Investors prefer companies with some unique product or service as having the greatest chance of succeeding. According to
the Harvard Business Review, the only truly sustainable advantage for companies comes from out-innovating the competition.
Successful businesses are those that can evolve rapidly and effectively.

The economist’s ability to design and conduct market research studies and to analyze and interpret study results can provide
a company with the advantage of proprietary information before the competition.

Experienced investors and venture capitalists looking for the companies with the greatest chances to succeed know that
management is the key factor in determining where to invest. Sophisticated investors and venture capitalists tend to invest in
management, not so much in "products" or "companies". They know that good ideas and good products are a dime a dozen.
Good execution and good management, in a word good people, are rare. In fact, the only thing a good idea guarantees is that
it will soon be copied. And probably by a larger competitor.

Knowledgeable investors almost always prefer a grade A management team with a grade B plan, to a grade B management
team with a grade A idea. Investors always look for a balanced team and are put off by overly concentrated, one-dimensional
management teams consisting of all engineers/technocrats, salespeople or financial executives.  Sophisticated investors
know that for a company to succeed, its management team must now include scientists.

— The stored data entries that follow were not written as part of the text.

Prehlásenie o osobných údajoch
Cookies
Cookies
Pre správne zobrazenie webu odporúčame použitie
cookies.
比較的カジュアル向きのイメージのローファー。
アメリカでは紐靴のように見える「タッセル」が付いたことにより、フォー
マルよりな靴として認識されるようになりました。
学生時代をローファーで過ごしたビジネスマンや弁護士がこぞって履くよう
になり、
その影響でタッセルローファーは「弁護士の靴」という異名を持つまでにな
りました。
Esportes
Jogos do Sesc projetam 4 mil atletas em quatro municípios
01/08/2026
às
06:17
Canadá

As consulting managerial economist, we often are used to supplement management acting primarily as an advisor to the
President or CEO. We used scientific measures to analyze problems and policies related to the production, distribution and
consumption of goods and services. We keep the key policy and decisions makers informed on the economic environment in
which their organization operates.

Using knowledge of human nature, the economy, the industry, and specific organization, we recommend solutions to financial
and economic problems and course of actions to exploit opportunities.

Much of our advice is influenced by how technological developments may affect your business and / or investments. We must
stay current on technology, business finance and economic theory to be able to assess complex technical data and give you
an advantage.

As consultants, we are not subject to the same pressures to conform as are employees. We are also exposed to diverse
opinions and methods, many of which may be novel to you, your staff or even your industry.